Nigerians may have seen the former PDP National Secretary in public service but
one thing they didn’t know about him until now is that he is a great diviner who
can see 60 years from today and today from 60 years. No wonder the party has
been enjoying runaway victories at the polls! Isn’t the PDP lucky? Of the over
40 political parties in Nigeria, how many party chairmen have such rare gift?
Wait a minute! Could it be all previous PDP chairmen are endowed with such rare
gifts too, because OBJ had voiced such sentiments before? Maybe he learnt that
from Chief Ogbulafor when he was his boss. I just pity the other parties who
have no seers and diviners like the Abia High Chief. I hope though that these
revelations from the High Priest sorry, High Chief, did not come from the
dreaded Okija Shrine. I want to believe that the respected Chief is not a
devotee of the Okija Shrine like Governor Orji of Abia State as reported. No
wonder the Chief is bent on implementing the Dr. Alex Ekwueme’s Committee Report
to bring back to the fold all the lost sheep of the PDP who have mushroomed into
other social clubs euphemistically called political parties. Good luck to the
Chief in his divine assignment in his new capacity as the Oracle of Nigeria. He
has now succeeded late Professor Okunzua, Nigeria’s world renowned
meta-physicist and para-psychologist.
Yet I must caution him to go practice his art someplace else but Nigeria because
times have changed. My country is not going the way of a one-party state anytime
soon. And, with due respect to Dr. Ekwueme, his committee’s recommendation to
bring back so-called founding fathers of the PDP and all the others who left it
to form other parties will not work. In fact, that recommendation leaves much to
be desired on the part of the respected former Vice-President, because its sole
agenda appears to be the desire to deny the nation a robust and virile
opposition to the ruling party. Why it might be asked, is the PDP obsessed with
bringing back to its fold its members that left the party years ago? Is because
it’s afraid of a strong opposition posed by the members? This is looking to me
like a situation where a thief frantically searches for an accomplice to prevent
him from spilling the beans to the authorities. What does the PDP have to hide
that it wants its former members back so badly?
Chief Ogbulafor’s divination has gravely imperiled our democracy. And the fact
that only the AC has so far lampooned the Chief for the public disclosures of
his perilous divination is an indication of the prevailing state of apathy by
the opposition parties in Nigeria. It appears that the opposition does not
appreciate the implications of Chief Ogbulafor’s revelations for the sustenance
of multi-party democracy in Nigeria. I have no problem with the PDP as a party.
On the contrary I admire the sheer size and strength of the party, and equally
appreciate that it has the potential to lead Nigeria to the promised.
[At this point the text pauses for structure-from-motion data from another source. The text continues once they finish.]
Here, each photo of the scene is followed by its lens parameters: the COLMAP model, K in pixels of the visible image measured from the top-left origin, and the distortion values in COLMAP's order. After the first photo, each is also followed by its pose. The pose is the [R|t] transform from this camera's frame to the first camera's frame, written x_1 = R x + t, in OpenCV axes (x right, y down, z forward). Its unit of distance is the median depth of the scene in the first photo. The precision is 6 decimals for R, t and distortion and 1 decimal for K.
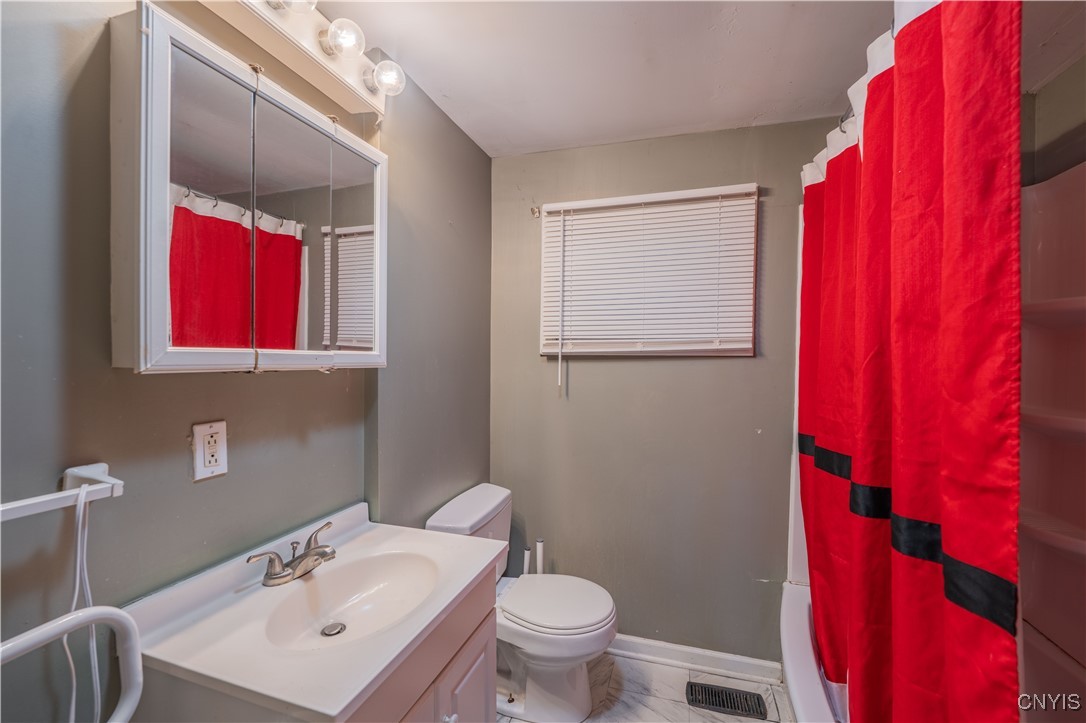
lens RADIAL K [[439.7, 0, 550.7], [0, 439.7, 363.0], [0, 0, 1]] dist [-0.008743, -0.000889]
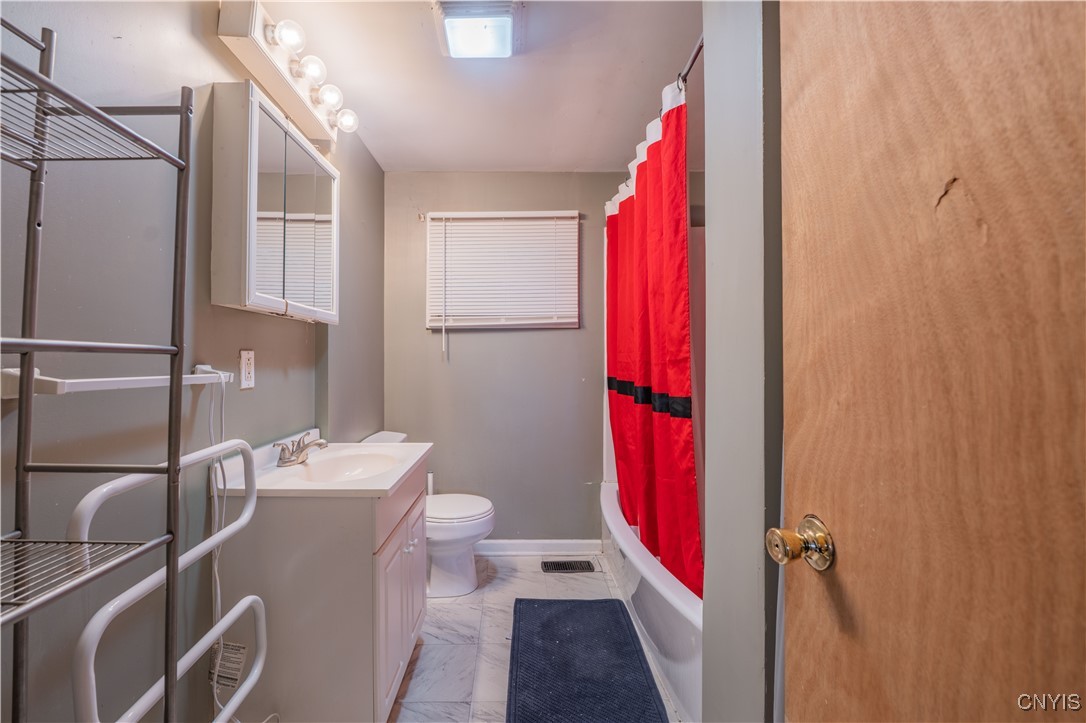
lens RADIAL K [[463.9, 0, 511.1], [0, 463.9, 362.1], [0, 0, 1]] dist [-0.009868, -0.001379]
pose [[0.951502, -0.015652, 0.307245, -0.243468], [0.022350, 0.999583, -0.018294, 0.129831], [-0.306831, 0.024273, 0.951455, -0.423913]]
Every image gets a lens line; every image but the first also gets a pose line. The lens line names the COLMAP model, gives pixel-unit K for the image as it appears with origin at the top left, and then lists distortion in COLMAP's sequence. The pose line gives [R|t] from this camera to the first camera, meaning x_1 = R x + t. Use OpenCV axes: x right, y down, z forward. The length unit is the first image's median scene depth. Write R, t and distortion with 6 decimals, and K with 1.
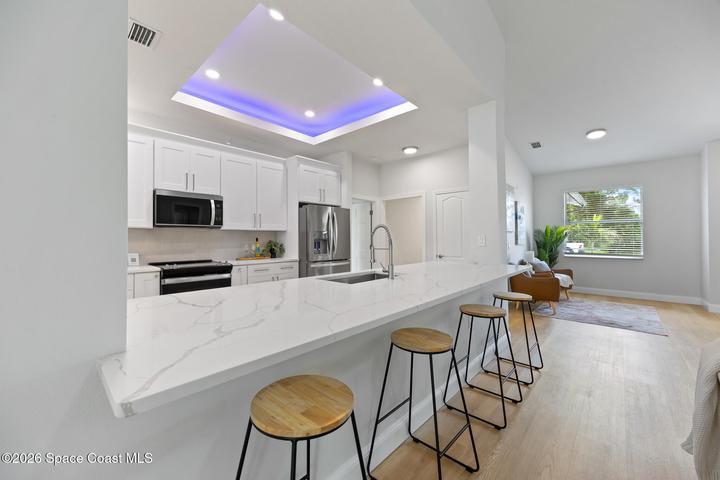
lens RADIAL K [[281.2, 0, 360.0], [0, 281.2, 240.0], [0, 0, 1]] dist [0.001041, 0.000117]
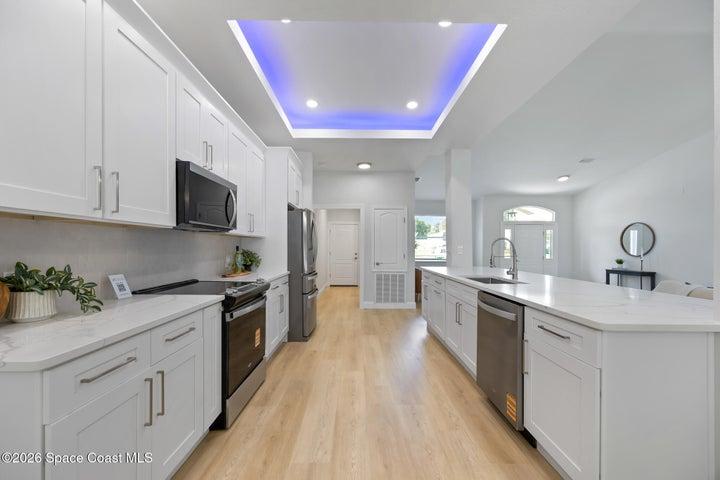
lens RADIAL K [[279.3, 0, 359.8], [0, 279.3, 248.3], [0, 0, 1]] dist [0.000568, 0.000037]
pose [[0.731736, 0.005026, 0.681570, -0.548346], [-0.003614, 0.999987, -0.003494, 0.000605], [-0.681578, 0.000094, 0.731745, 0.222866]]
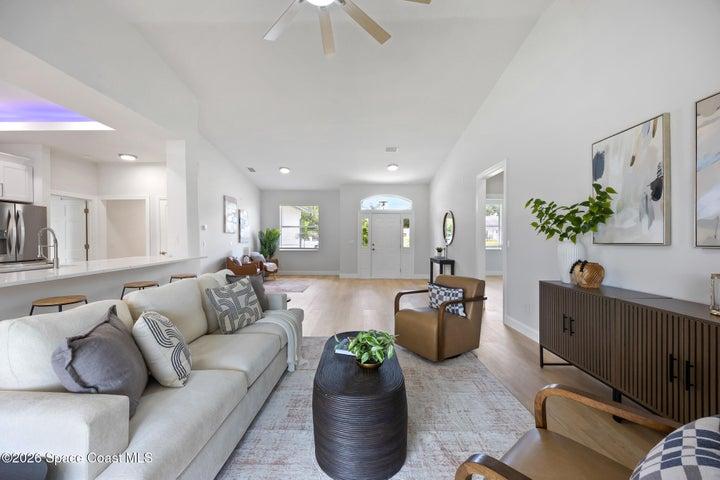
lens RADIAL K [[273.4, 0, 360.0], [0, 273.4, 240.0], [0, 0, 1]] dist [-0.009784, -0.000049]
pose [[0.741627, -0.004303, 0.670798, 0.136333], [0.001780, 0.999989, 0.004447, 0.000106], [-0.670810, -0.002105, 0.741627, -0.381268]]
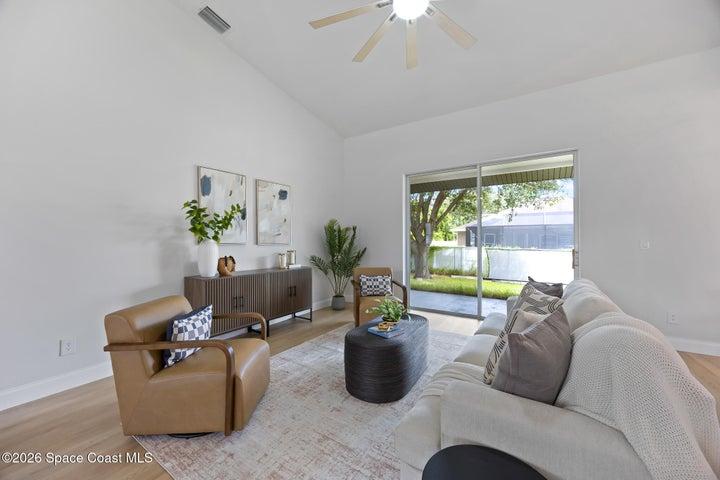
lens RADIAL K [[273.4, 0, 360.0], [0, 273.4, 240.0], [0, 0, 1]] dist [-0.009784, -0.000049]
pose [[-0.986439, 0.000801, -0.164125, 0.504332], [0.001699, 0.999984, -0.005334, 0.002847], [0.164118, -0.005541, -0.986425, 0.353116]]
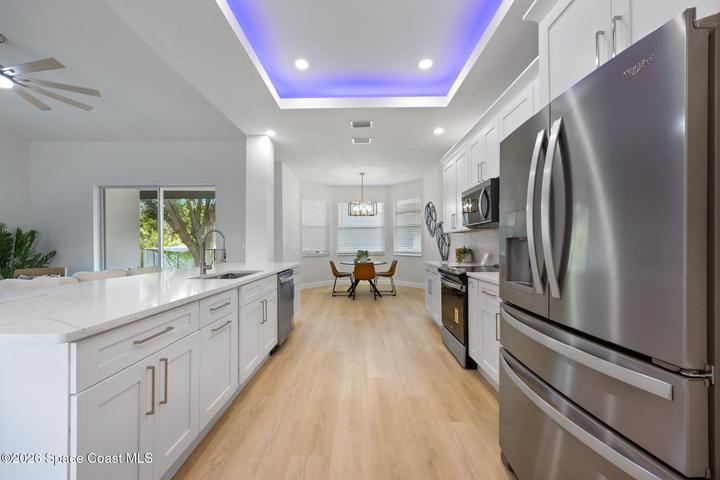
lens RADIAL K [[281.2, 0, 360.0], [0, 281.2, 240.0], [0, 0, 1]] dist [0.001041, 0.000117]
pose [[-0.738964, 0.001068, -0.673744, 0.169608], [0.007776, 0.999946, -0.006944, 0.001047], [0.673700, -0.010370, -0.738932, 0.973336]]
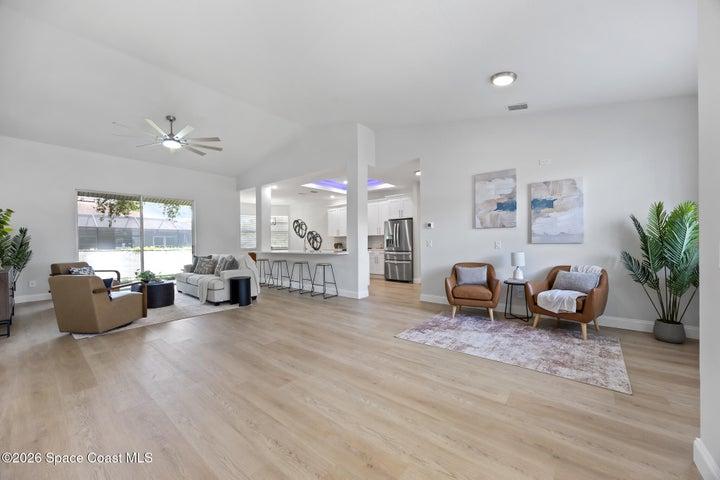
lens RADIAL K [[273.4, 0, 360.0], [0, 273.4, 240.0], [0, 0, 1]] dist [-0.009784, -0.000049]
pose [[0.058046, -0.003921, -0.998306, 1.430196], [0.010272, 0.999942, -0.003330, 0.007453], [0.998261, -0.010061, 0.058083, 0.604189]]
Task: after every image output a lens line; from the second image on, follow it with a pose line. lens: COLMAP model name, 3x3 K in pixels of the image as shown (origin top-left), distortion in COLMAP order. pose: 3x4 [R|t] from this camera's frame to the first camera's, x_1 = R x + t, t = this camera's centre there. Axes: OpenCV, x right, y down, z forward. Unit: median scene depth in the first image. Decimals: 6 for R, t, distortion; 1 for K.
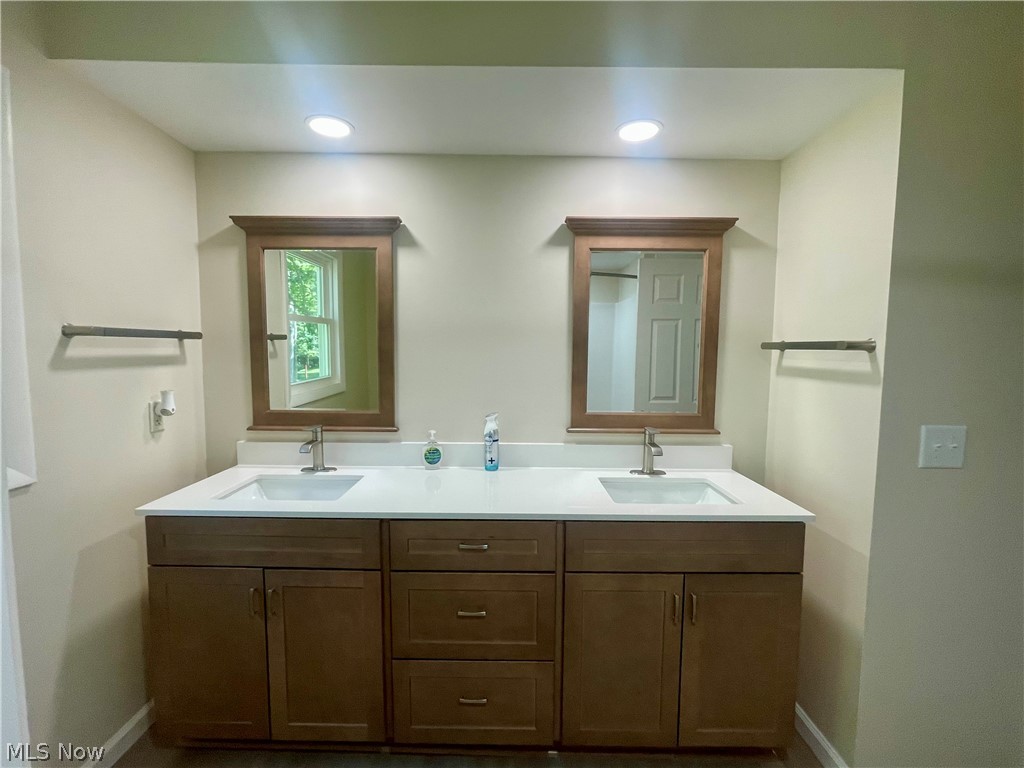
lens RADIAL K [[416.6, 0, 512.0], [0, 416.6, 384.0], [0, 0, 1]] dist [0.001643, 0.000387]
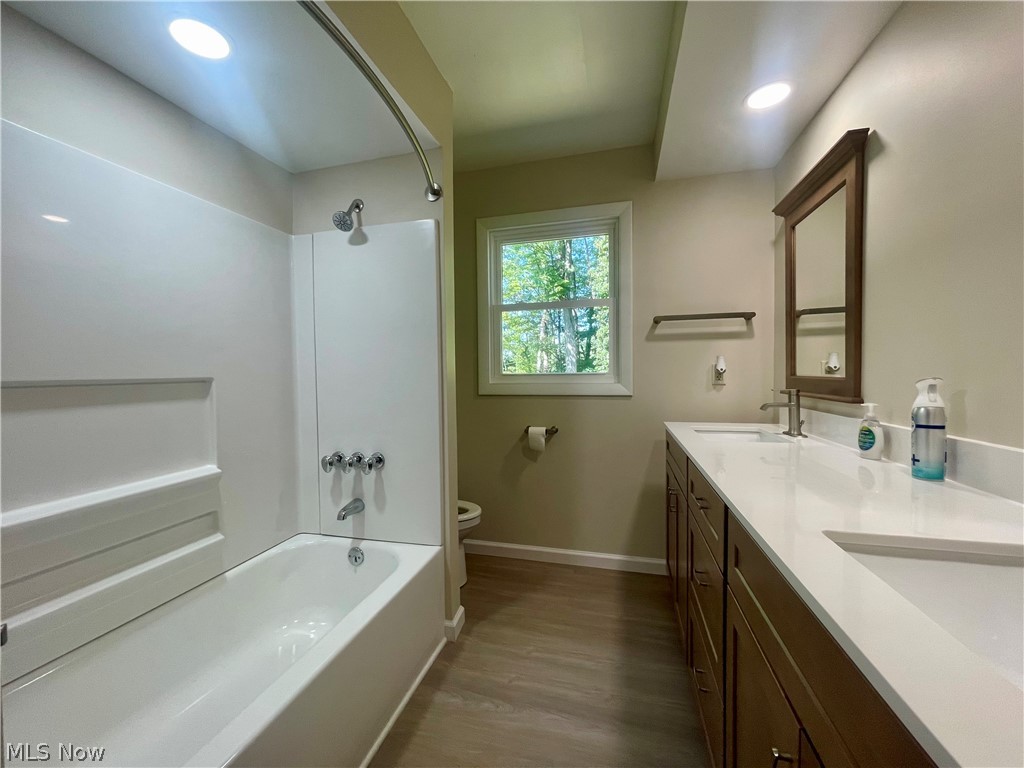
lens RADIAL K [[416.6, 0, 512.0], [0, 416.6, 384.0], [0, 0, 1]] dist [0.001643, 0.000387]
pose [[-0.216754, 0.022835, -0.975959, 0.714355], [-0.060038, 0.997522, 0.036673, 0.102156], [0.974378, 0.066543, -0.214846, 0.619618]]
But I have a problem with its lack of internal democracy as witnessed in its
most recent national convention. If the party cannot practice internal
democracy, it cannot practice external democracy, either. Worse still, it
appears the party has no intentions whatsoever of putting internal democracy
into practice, which makes the one-party state kite floated by Chief Ogbulafor
an imminent and present danger to our democracy. That danger must be nipped in
the bud before it has any chance of blossoming into a national catastrophe. One
can only hope that the fractious opposition parties will forsake their
individual ambitions and come together through a democratic process to give the
PDP a run for its money. Note: The parties must not only come together to
challenge the behemoth PDP, they must come together democratically and not
through some selection process like they have been doing, just like the PDP.
That is the only way to convince the nation that they are better than the PDP.
Anything short of that will only lead to the catastrophic actualization of the
revelations of the Abia High Priest sorry, High Chief—Chief Vincent Ogbulafor,
the Oracle of Nigeria!
Long Live Nigeria’s Multi-Party Democracy!